AW: AW: timeout on lock feature - Mailing list pgsql-hackers

From Zeugswetter Andreas SB
Subject AW: AW: timeout on lock feature
Date
Msg-id 11C1E6749A55D411A9670001FA687963368297@sdexcsrv1.f000.d0188.sd.spardat.at
Whole thread Raw
List pgsql-hackers
> > It is not something that makes anything unrelyable or less robust.
> 
> How can you argue that?  The presence of a lock timeout *will* make
> operations fail that otherwise would have succeeded; moreover that
> failure will be pretty unpredictable (at least from the point of view
> of the application that issued the command).  That qualifies as
> "unreliable and not robust" in my book.
> A persistent SET variable
> also opens up the risk of completely unwanted failures in critical
> operations --- all you have to do is forget to reset the variable

?????? So what, when you e.g. forget to commit you are also in trouble,
I do not see anything special here.

> when the effect is no longer wanted.  (Murphy's Law guarantees that
> you won't find out such a mistake until the worst possible time.
> That's even less robust.)

My OLTP clients set it to 30 sec right after connect and leave it at that.  

> 
> >> The only way PG could apply reasonable timeouts would be for the 
> >> application to dictate them, 
> 
> > That is exactly what we are talking about here.
> 
> The *real* problem is that the application cannot determine reasonable
> timeouts either.  Perhaps the app can decide how long it is willing to
> wait overall,

Yes, that is it. As I tried to explain earlier, the amount of work that needs to be 
done for the own tx (in OLTP) is pretty well predictable, but the work of other 
clients is not.

> but how can it translate that into the low-level notion of
> an appropriate lock timeout?  It does not know how many locks might get
> locked in the course of a query, nor which locks they are exactly, nor
> what the likely distribution of wait intervals is for those locks.

The above would imho be a wrong approach at determining the timeout.

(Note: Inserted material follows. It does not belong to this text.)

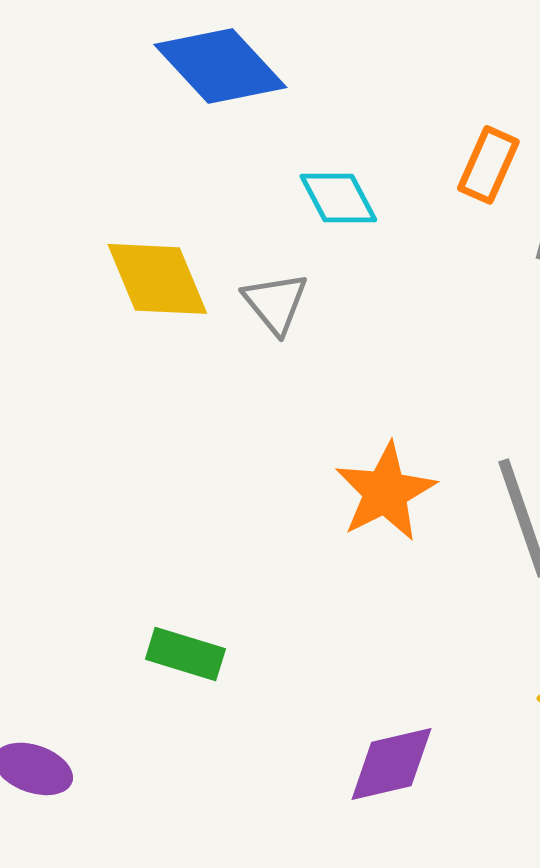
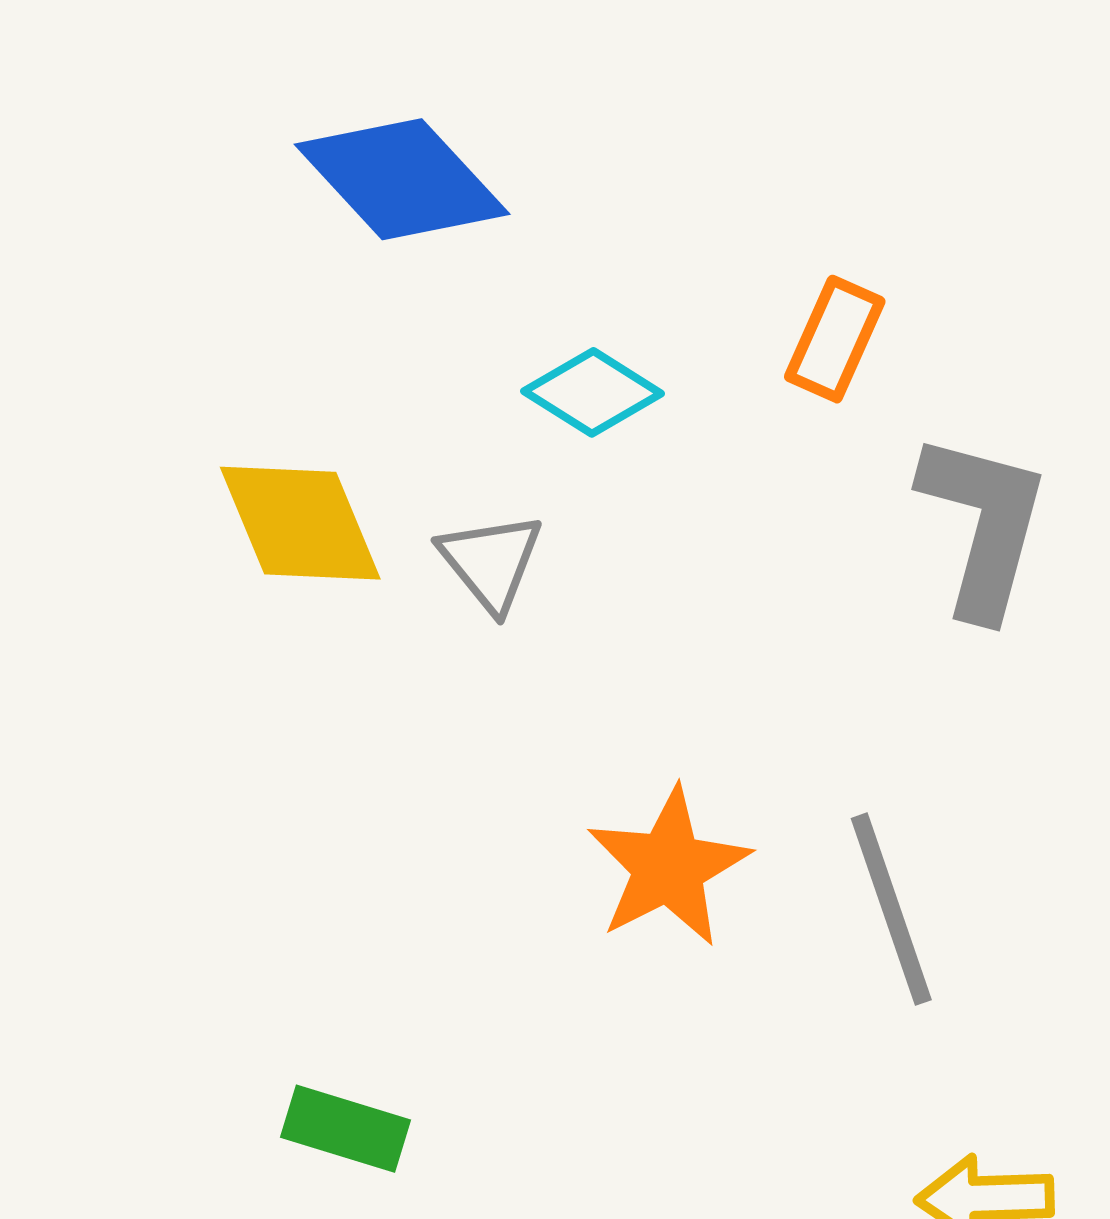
cyan diamond: (338, 198) -> (593, 392), turned -30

> Given that, using a lock timeout "feature" is just a crapshoot.  If you
> say "set lock timeout X", you have no real idea how that translates to
> application-visible performance nor how big a risk you are taking of
> inducing unwanted failures.  You don't even get to average out the
> uncertainty across a whole query, because if any one of the lock waits
> exceeds X, your query blows up.  Yet making X large destroys the
> usefulness of the feature entirely, so there will always be a strong
> temptation to set it too low.
> 
> This is the real reason why I've been holding out for restricting the
> feature to a specific LOCK TABLE statement: if it's designed that way,
> at least you know which lock you are applying the timeout to, and have
> some chance of being able to estimate an appropriate timeout.

I do not agree, but such is life :-)

BTW: for distributed txns you need a lock timeout feature anyway, because 
detecting remote deadlocks between two or more different servers would be 
very complicated. And I do think PostgreSQL will need remote db access a la long.